Shares were down nearly five per cent at the time of writing, following a set of disclosures to the London Stock Exchange (LSE).

Fankhauser paid 29p per share, higher than the current trading price of 27.24p.

In its annual report published today, the tour operator admitted that 2018 had been a year of "mixed fortunes".

Thomas Cook has seen its share price tumble from a peak of 120p to current levels after a series of profit warnings which the company blamed on prolonged periods of hot weather that kept its customers at home.

While Fankhauser received a pay rise in 2018, from £717,800 in 2017 to £732,100 this year, he did not receive his annual bonus due to financial hurdles not being met. Outgoing chief financial officer Bill Scott also did not pick up his bonus.

The company reported a £53m slump in profits before tax at the end of September, compared with a profit of £43m the previous year. Profit losses for the year as a whole totalled £163m in 2018, compared with a £9m profit in 2017.

Fankhauser said: "2018 was a disappointing year for Thomas Cook, despite achieving some important milestones in our strategy for transforming the business.
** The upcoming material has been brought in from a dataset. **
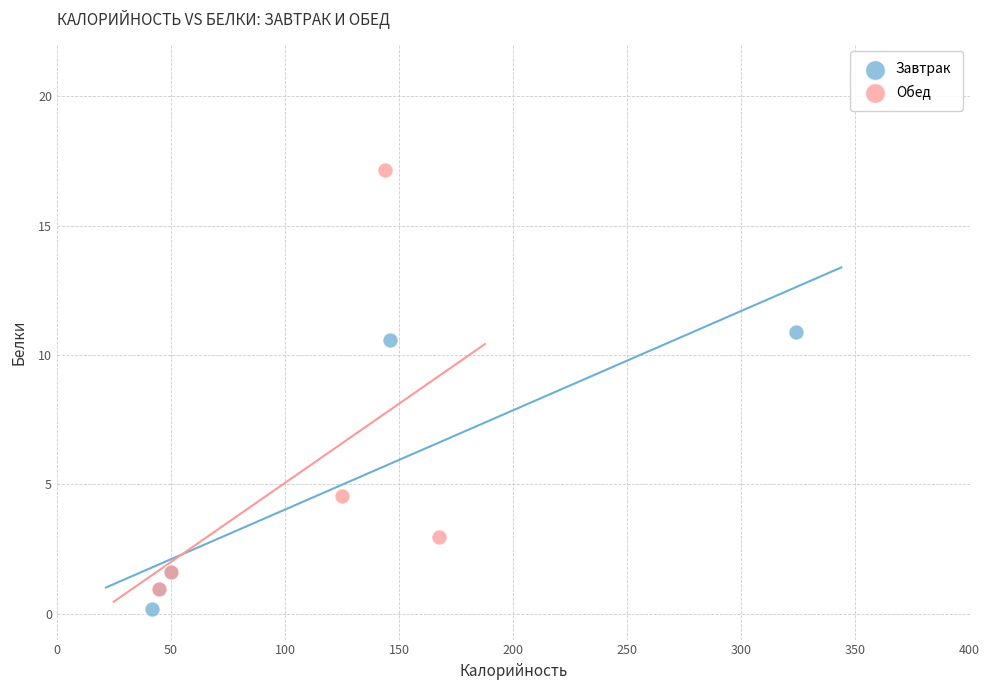

Which series has the largest Y range (max minus min)?

Обед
"After a good first six months of the year, we went into the summer with a positive position, confident of filling all our committed hotel accommodation and flight capacity at good returns. However, with the start of the heatwave in May, that demand tailed off in the fourth quarter, with customers across our European source markets delaying decisions about their summer holidays as they enjoyed record temperatures at home. This delay in bookings resulted in oversupply across the market and an even more competitive pricing environment than usual, restricting our ability to achieve the planned margins in the 'lates' booking period.

"While all our source markets were impacted, we saw a particular hit to our UK business where the slowdown in bookings came on top of an already competitive market for Spanish holidays."

Fanhauser said that for 2019 Thomas Cook would reduce its airline capacity to focus on "higher quality, higher-margin hotels and destinations".